The Department of Energy awarded $94 million across eight companies on May 14 for site permitting and supply chain development under its Generation III+ Small Modular Reactor Pathway to Deployment program, part of a broader $900 million initiative. The timing is not coincidental. AI data centers are becoming the fastest-growing load on regional grids, and SMRs, smaller, factory-built nuclear reactors, are emerging as one of the few dispatchable power sources that can meet both the baseload demand and the real-estate constraints of hyperscale compute clusters. The DOE is essentially backing the infrastructure that will power the companies Hark and Sygaldry are building.

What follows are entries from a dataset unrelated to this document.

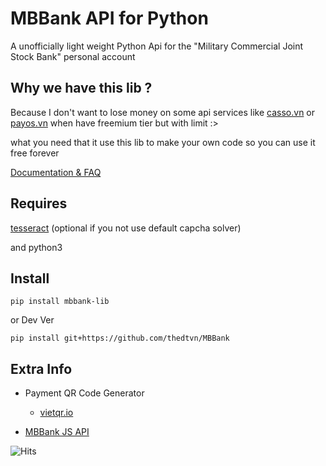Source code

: # MBBank API for Python
A unofficially light weight Python Api for the "Military Commercial Joint Stock Bank" personal account

## Why we  have this lib ?

Because I don't want to lose money on some api services like [casso.vn](https://casso.vn/) or [payos.vn](https://payos.vn/)
when have freemium tier but with limit :>

what you need that it use this lib to make your own code so you can use it free forever

[Documentation & FAQ](http://mbbank.rtfd.io/)

## Requires
   [tesseract](https://github.com/tesseract-ocr/tessdoc/blob/main/Installation.md) (optional if you not use default capcha solver)

   and python3
 
## Install
    pip install mbbank-lib
   or Dev Ver
   
    pip install git+https://github.com/thedtvn/MBBank



## Extra Info
- Payment QR Code Generator
  - [vietqr.io](https://vietqr.io/)

- [MBBank JS API](https://github.com/CookieGMVN/MBBank)

![Hits](https://hits.seeyoufarm.com/api/count/incr/badge.svg?url=https%3A%2F%2Fgithub.com%2Fthedtvn%2FMBBank&count_bg=%2379C83D&title_bg=%23555555&icon=python.svg&icon_color=%23E7E7E7&title=Views+Counter&edge_flat=false)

Breakthrough Energy Ventures partner Carmichael Roberts contextualized the urgency: 'The AI industry is advancing faster than ever and needs a breakthrough in performance per watt.' That statement covers all three stories. The global AI infrastructure buildout is projected to require $5.2 trillion in capital expenditure by 2030, and roughly one-third of that will be energy. Companies that halve the power required per inference win.
WATCHING
Watch for Hark's summer model releases and the early hardware roadmap, which will signal whether Adcock's bet on bespoke silicon can compete with NVIDIA's and AMD's installed bases. Also monitor whether any of the eight DOE-funded SMR vendors sign long-term offtake agreements with hyperscalers, such a contract would mark the formal recognition that AI compute is now a baseload energy customer, not a discretionary load.
DISCLAIMER
This briefing is for informational purposes only and does not constitute financial, investment, legal, or tax advice.